The problem
Where a line of the records holds the string "können", copy that line.

»»

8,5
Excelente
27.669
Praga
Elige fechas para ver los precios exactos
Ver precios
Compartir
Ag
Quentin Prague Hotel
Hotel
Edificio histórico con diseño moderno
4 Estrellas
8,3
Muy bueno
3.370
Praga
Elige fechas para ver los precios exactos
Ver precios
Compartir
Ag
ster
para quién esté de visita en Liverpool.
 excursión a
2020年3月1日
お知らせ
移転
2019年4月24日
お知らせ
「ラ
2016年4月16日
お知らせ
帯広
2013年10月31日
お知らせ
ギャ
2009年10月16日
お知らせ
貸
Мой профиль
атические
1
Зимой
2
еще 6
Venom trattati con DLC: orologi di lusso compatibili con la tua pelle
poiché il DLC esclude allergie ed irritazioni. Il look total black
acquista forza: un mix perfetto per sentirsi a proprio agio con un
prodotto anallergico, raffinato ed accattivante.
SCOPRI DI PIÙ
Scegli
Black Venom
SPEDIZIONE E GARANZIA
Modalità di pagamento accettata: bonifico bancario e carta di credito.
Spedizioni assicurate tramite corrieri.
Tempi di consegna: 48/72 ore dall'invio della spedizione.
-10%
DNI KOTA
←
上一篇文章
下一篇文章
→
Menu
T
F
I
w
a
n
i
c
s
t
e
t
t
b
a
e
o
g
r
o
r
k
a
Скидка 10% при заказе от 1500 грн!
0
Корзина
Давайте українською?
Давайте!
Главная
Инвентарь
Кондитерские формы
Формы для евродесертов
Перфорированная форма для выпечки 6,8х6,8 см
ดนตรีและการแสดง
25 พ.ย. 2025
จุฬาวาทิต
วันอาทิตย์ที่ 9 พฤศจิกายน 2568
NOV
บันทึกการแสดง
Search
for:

««
»»

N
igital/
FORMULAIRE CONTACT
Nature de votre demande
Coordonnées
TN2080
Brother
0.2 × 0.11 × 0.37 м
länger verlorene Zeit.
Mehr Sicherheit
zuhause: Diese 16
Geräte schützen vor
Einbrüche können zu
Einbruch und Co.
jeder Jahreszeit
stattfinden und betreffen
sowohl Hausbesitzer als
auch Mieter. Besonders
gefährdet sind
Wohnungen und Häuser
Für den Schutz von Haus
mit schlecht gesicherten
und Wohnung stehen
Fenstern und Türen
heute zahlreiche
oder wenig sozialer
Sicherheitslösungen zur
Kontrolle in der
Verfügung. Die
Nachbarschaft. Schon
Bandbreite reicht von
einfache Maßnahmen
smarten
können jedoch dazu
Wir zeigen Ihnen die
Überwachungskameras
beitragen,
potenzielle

««

Solution to this problem
Einbrüche können zu
können jedoch dazu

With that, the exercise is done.